In the European banking market in 2022, HSBA shares have done very well. Since the beginning of the year, the stock has gone up more than 13% on the stock market, while Barclays has gone down more than 23% and its British competitors Lloyds and NatWest have seen their shares go down by 6% and 3%, respectively. At the same time, both the STOXX Europe 600 index and the MSCI Europe Banks index went down by more than 4%.

HSBA shares have been rising in an uptrend for more than six weeks, but this trend has lost steam since early April. This week, when the shares tried to break above the 538 threshold but failed, we saw a possible new high. On the other hand, the 50-day moving average, which was recently at 519, should be seen as the stock’s first bottom.

HSBC (LSE: HSBA) Daily Chart

Stock Market action HSBC

Tradingview and Stone X

If HSBA shares can break above the initial high, we could see a quick move to the next upside target of 548. After that, it may start to aim for a new post-pandemic high that is higher than the February high of 567.

The RSI is still in the “bullish” zone.

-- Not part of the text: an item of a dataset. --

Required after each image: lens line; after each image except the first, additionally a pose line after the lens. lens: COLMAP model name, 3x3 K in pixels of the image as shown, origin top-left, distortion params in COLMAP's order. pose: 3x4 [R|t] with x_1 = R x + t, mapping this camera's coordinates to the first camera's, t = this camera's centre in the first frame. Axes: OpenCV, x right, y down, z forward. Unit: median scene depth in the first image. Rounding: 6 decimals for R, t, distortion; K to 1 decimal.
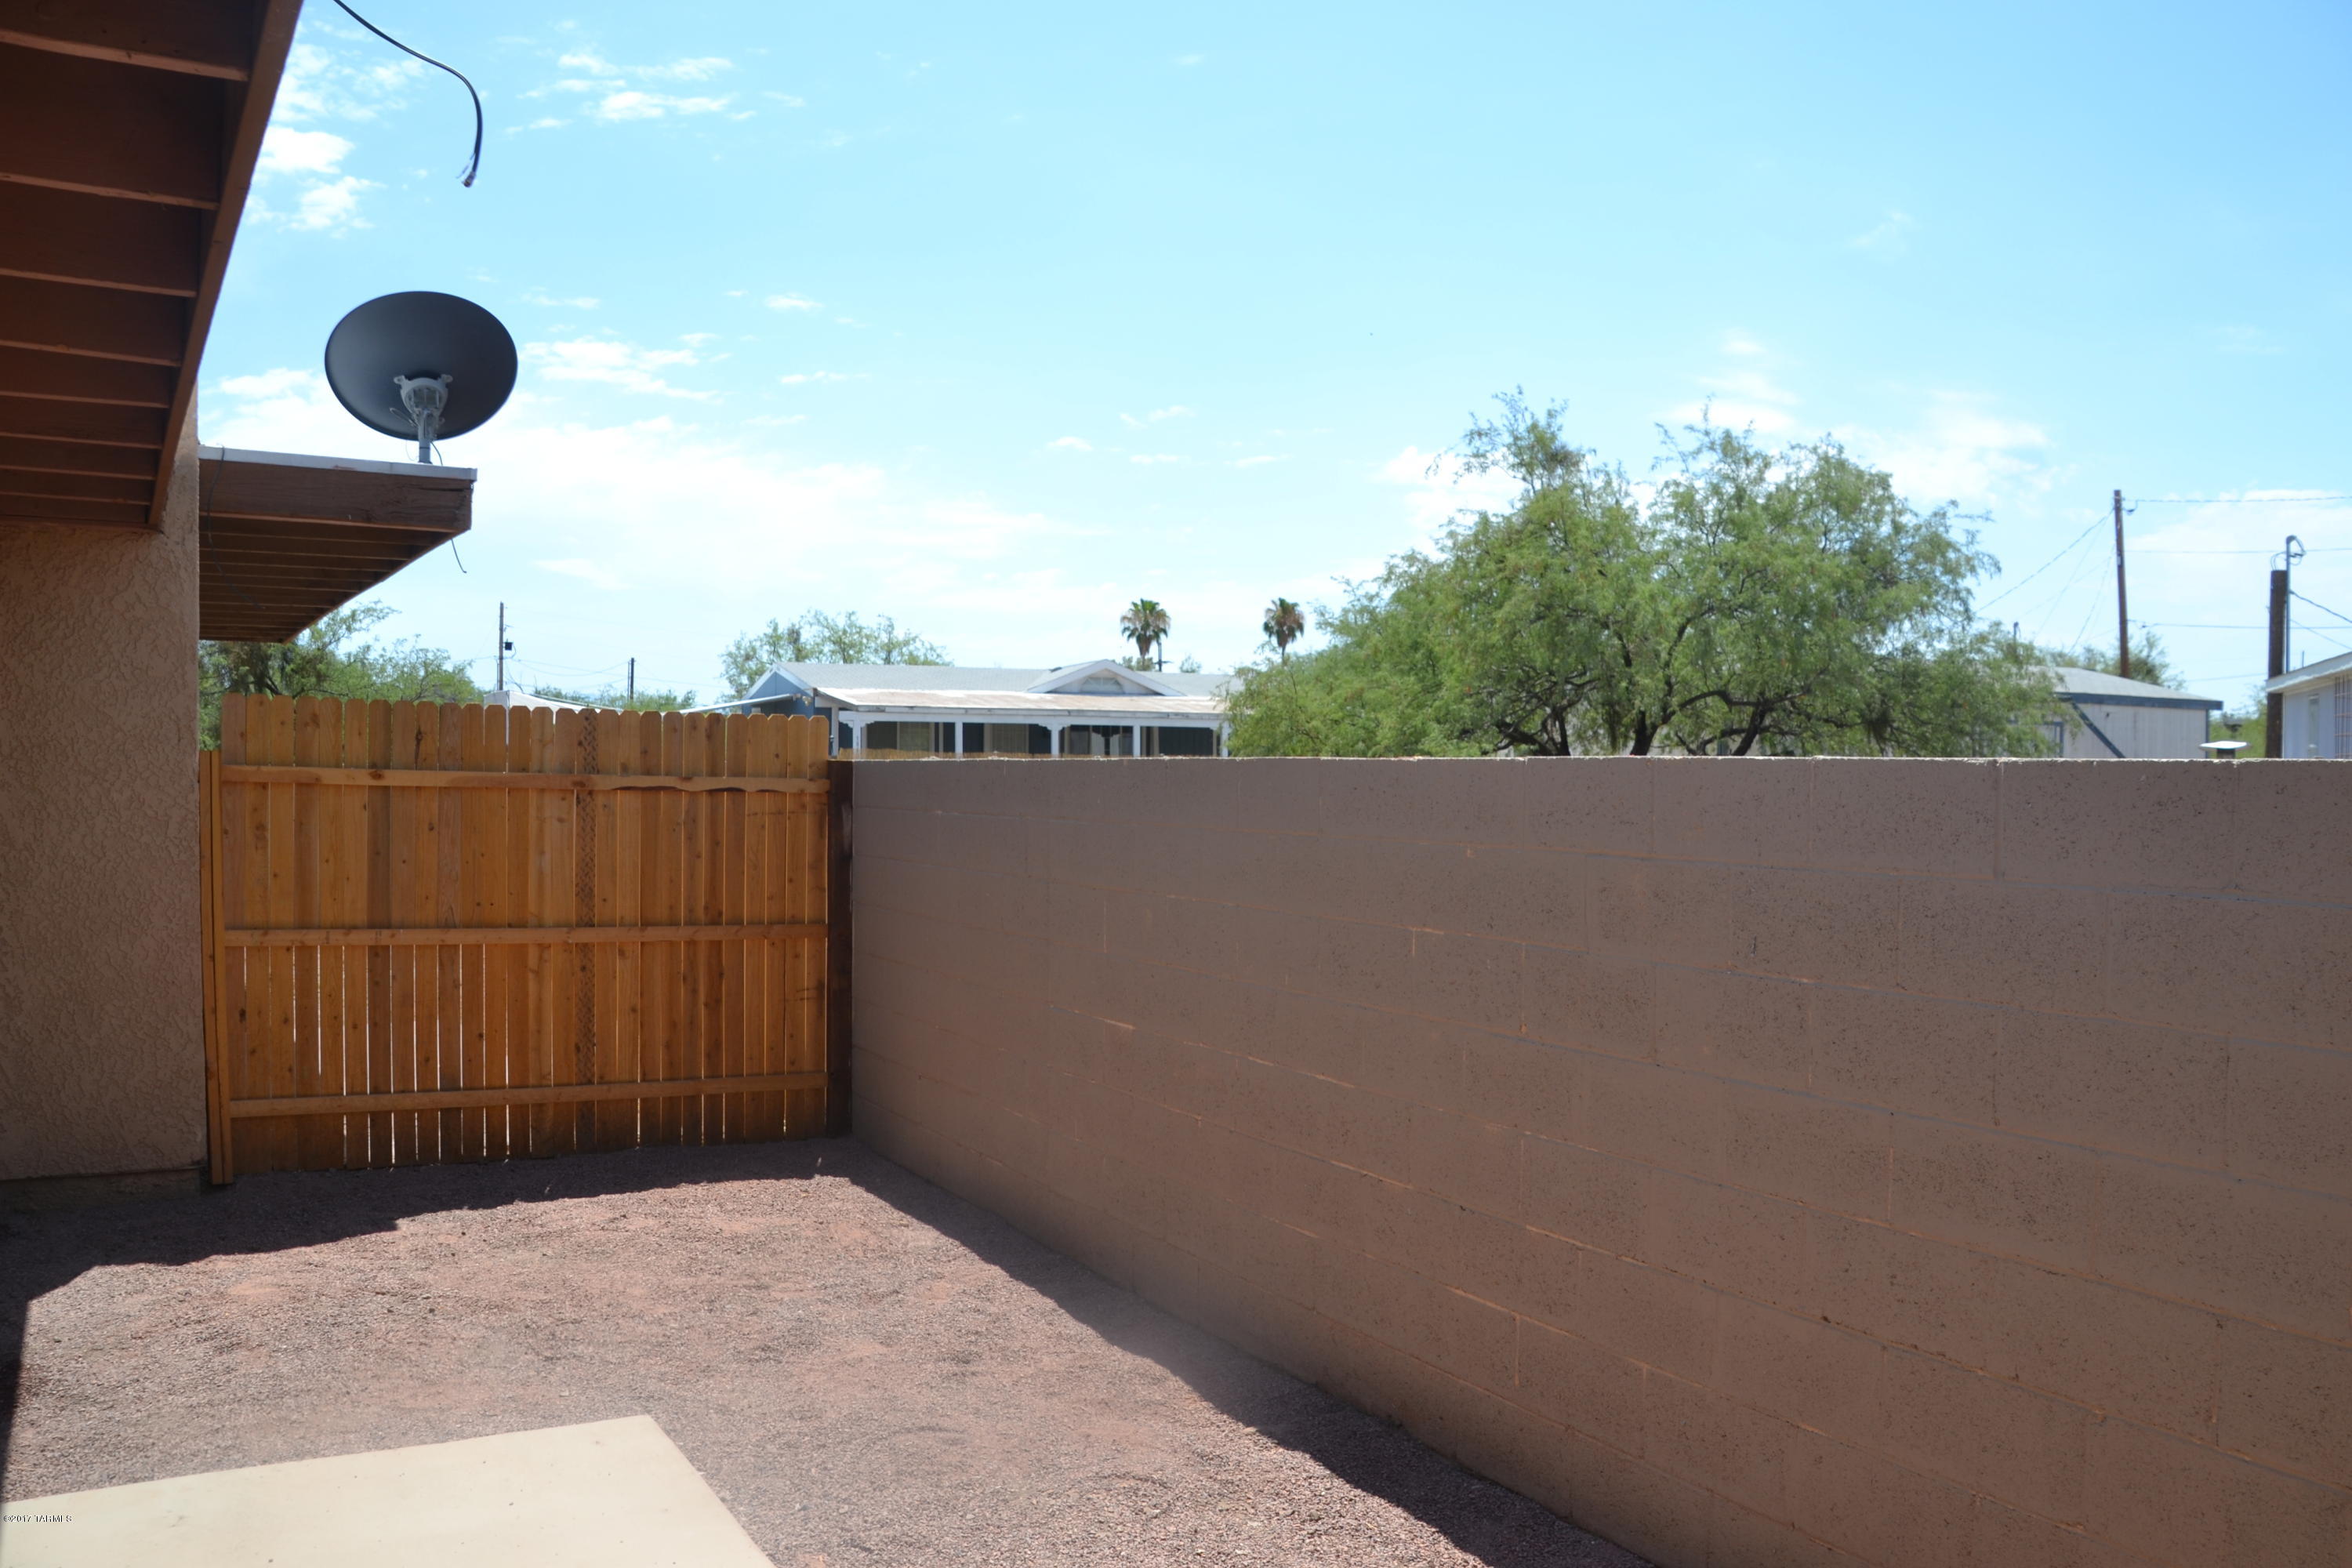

This is because the average number of trades has gone up over the past 10 days, and the short-term moving averages continue to move away from the longer 200-day moving average.

Notably, the 22 brokers who follow the stock think that HSBA shares could go up more than 10% on the stock exchange in the next year and hit 587.

The stock has gone down since it hit its initial high, and if the initial low doesn’t hold, it could go back down to 514p. A break below here would be more important because it would open the door below 503 and the 100-day moving average SMA, which is just below 500.

If HSBC’s outperformance this year falls apart, its stock price could go down to its low in 2022, near 460, and then to its 200-day moving average SMA.